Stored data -
*-*-*

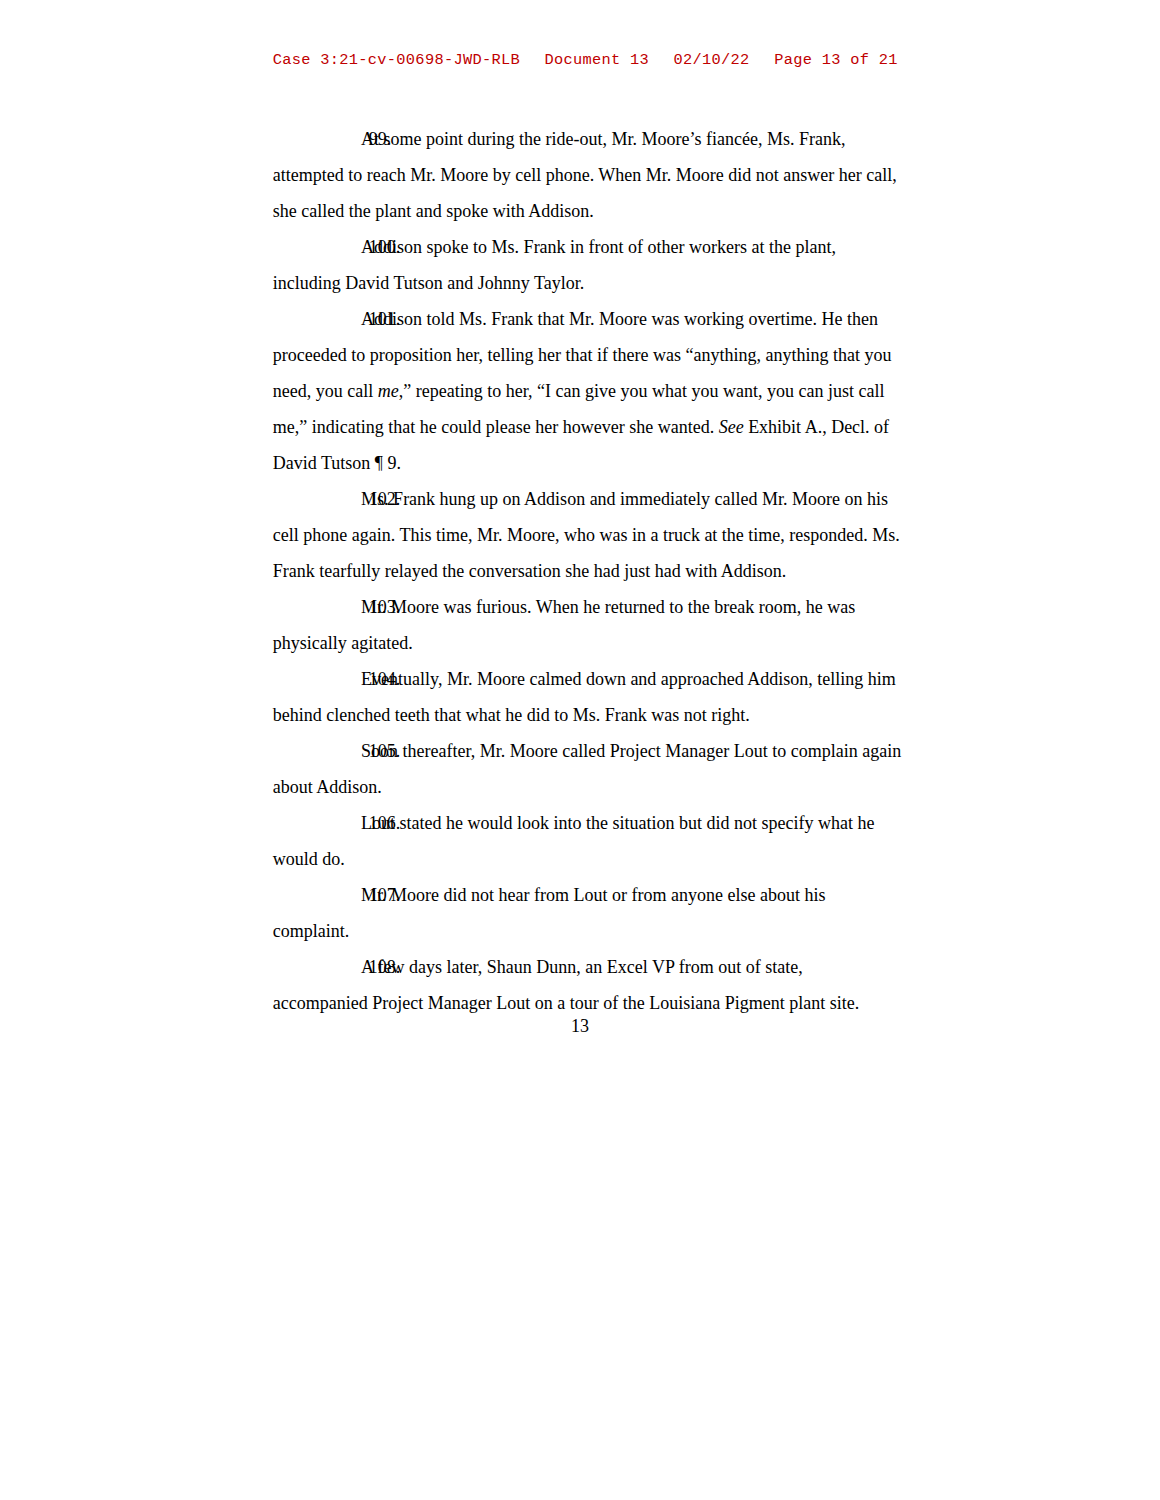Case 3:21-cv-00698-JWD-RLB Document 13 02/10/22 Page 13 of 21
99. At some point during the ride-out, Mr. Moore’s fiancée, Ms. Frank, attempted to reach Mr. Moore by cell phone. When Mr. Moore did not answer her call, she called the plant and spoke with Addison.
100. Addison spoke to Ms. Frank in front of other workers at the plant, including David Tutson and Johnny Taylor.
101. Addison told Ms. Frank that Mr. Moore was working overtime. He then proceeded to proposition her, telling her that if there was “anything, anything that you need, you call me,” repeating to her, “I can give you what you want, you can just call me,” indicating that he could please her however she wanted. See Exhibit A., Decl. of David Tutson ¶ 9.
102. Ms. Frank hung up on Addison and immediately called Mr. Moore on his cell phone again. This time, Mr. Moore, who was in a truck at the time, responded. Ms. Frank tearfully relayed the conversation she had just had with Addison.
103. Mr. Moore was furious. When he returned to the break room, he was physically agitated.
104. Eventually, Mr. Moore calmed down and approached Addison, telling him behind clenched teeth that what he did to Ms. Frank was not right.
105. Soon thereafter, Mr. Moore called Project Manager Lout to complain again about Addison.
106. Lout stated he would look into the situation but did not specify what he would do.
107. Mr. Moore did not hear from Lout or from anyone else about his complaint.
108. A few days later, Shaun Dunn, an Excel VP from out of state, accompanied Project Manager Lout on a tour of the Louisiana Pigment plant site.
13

*-*-*

WHAT TO WORK ON -
What is needed is a word-for-word restatement of the entries, minus any pictures.

RESULT -
Case 3:21-cv-00698-JWD-RLB Document 13 02/10/22 Page 13 of 21
99. At some point during the ride-out, Mr. Moore’s fiancée, Ms. Frank, attempted to reach Mr. Moore by cell phone. When Mr. Moore did not answer her call, she called the plant and spoke with Addison.
100. Addison spoke to Ms. Frank in front of other workers at the plant, including David Tutson and Johnny Taylor.
101. Addison told Ms. Frank that Mr. Moore was working overtime. He then proceeded to proposition her, telling her that if there was “anything, anything that you need, you call me,” repeating to her, “I can give you what you want, you can just call me,” indicating that he could please her however she wanted. See Exhibit A., Decl. of David Tutson ¶ 9.
102. Ms. Frank hung up on Addison and immediately called Mr. Moore on his cell phone again. This time, Mr. Moore, who was in a truck at the time, responded. Ms. Frank tearfully relayed the conversation she had just had with Addison.
103. Mr. Moore was furious. When he returned to the break room, he was physically agitated.
104. Eventually, Mr. Moore calmed down and approached Addison, telling him behind clenched teeth that what he did to Ms. Frank was not right.
105. Soon thereafter, Mr. Moore called Project Manager Lout to complain again about Addison.
106. Lout stated he would look into the situation but did not specify what he would do.
107. Mr. Moore did not hear from Lout or from anyone else about his complaint.
108. A few days later, Shaun Dunn, an Excel VP from out of state, accompanied Project Manager Lout on a tour of the Louisiana Pigment plant site.
13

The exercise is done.